Burns was born into a poor family of tenant farmers in South Ayrshire, Scotland. From an early age he endured the hardship of grueling manual labor as a tenant farmer himself. It gave him a premature stoop and health problems that undoubtedly lead to his early death, at age 36, in 1796.
Burns wrote both in English and, famously, in the Scots language and Scottish English dialect.

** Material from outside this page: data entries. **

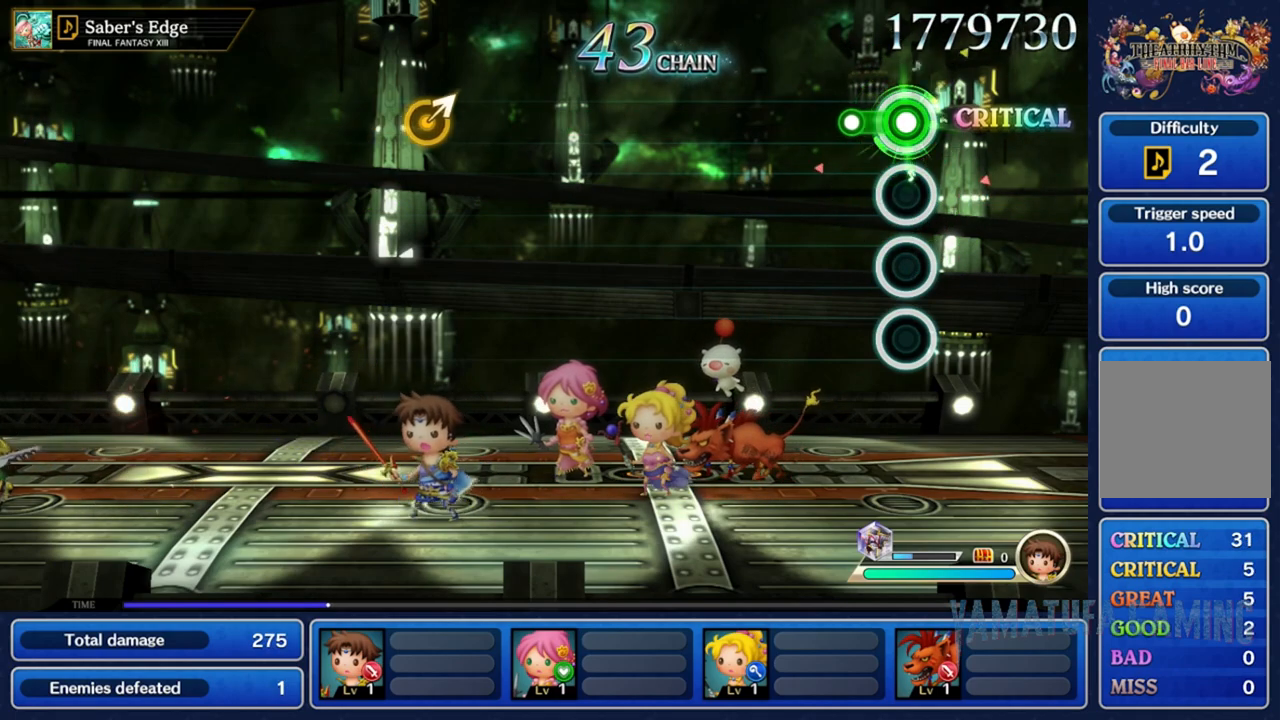
{"buttons": [], "left_stick": "center", "right_stick": "center", "events": [[150, "A", "up"]]}
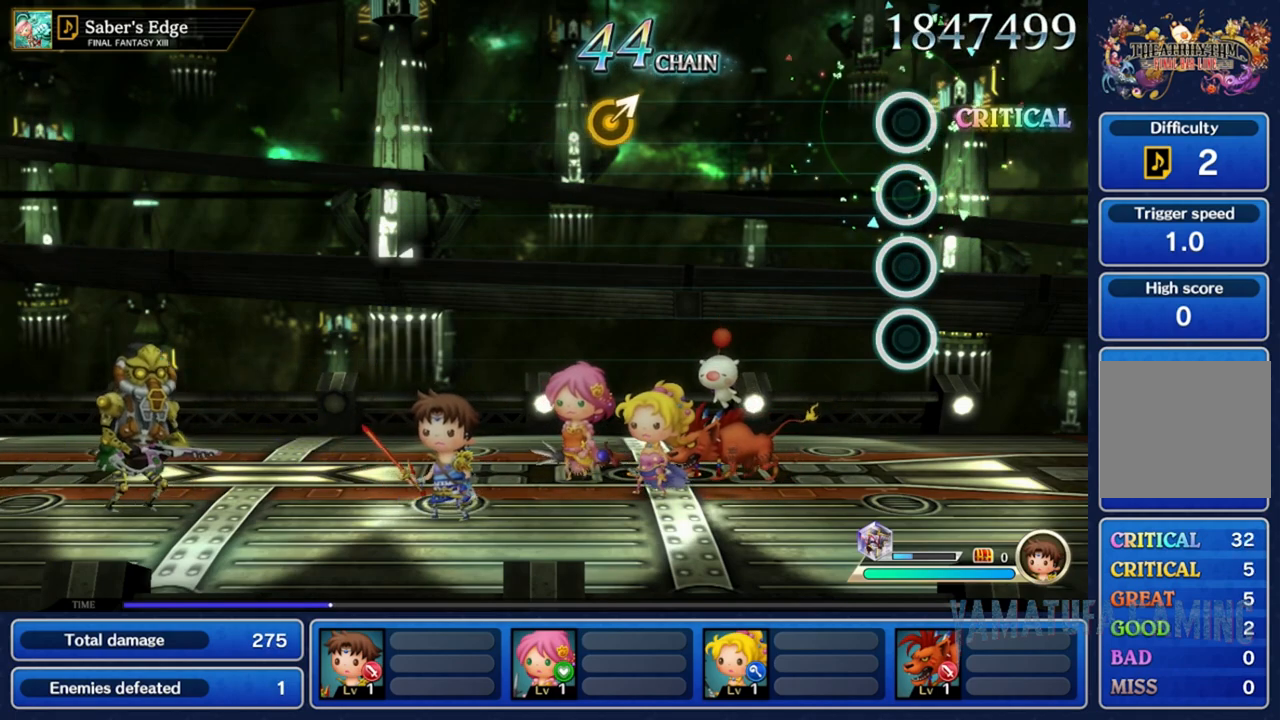
{"buttons": [], "left_stick": "center", "right_stick": "center", "events": []}
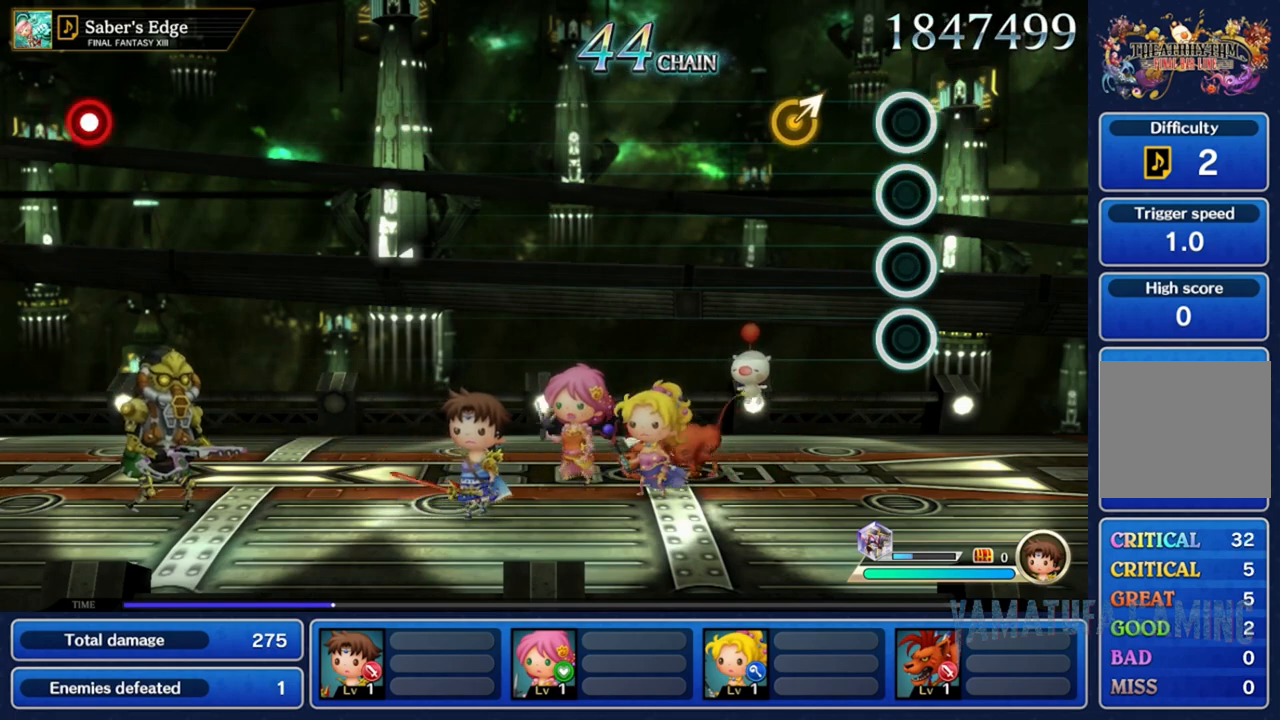
{"buttons": [], "left_stick": "center", "right_stick": "center", "events": [[283, "right_stick", "up-right"], [483, "right_stick", "center"]]}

His themes included republicanism (he lived during the French Revolutionary period) and Radicalism, which he expressed covertly in “Scots Wha Hae,” Scottish patriotism, anticlericalism, class inequalities, gender roles, Scottish cultural identity, poverty, sexuality, and the beneficial aspects of popular socialising such as carousing, Scotch whiskey, folk songs.
A great admirer of the egalitarian spirit of the American and French Revolutions, Burns expressed his own egalitarianism in poems like “Birthday Ode for George Washington” and “Is There for Honest Poverty” (commonly known as “A Man’s a Man for a’ that”).
John Steinbeck took the title of his 1937 novel Of Mice and Men from a line in Burns’ “To a Mouse“: “The best laid schemes o’ mice an’ men / Gang aft agley.” Bob Dylan, when asked for the source of his greatest creative inspiration, named Burns’ 1794 song “A Red, Red Rose.” J. D. Salinger got the title of his 1951 novel The Catcher in the Rye from Burns’s poem “Comin’ Through the Rye.”
The towns of Burns, New York, and Burns, Oregon, are named after Robert Burns.
And a crater on Mercury is named after him.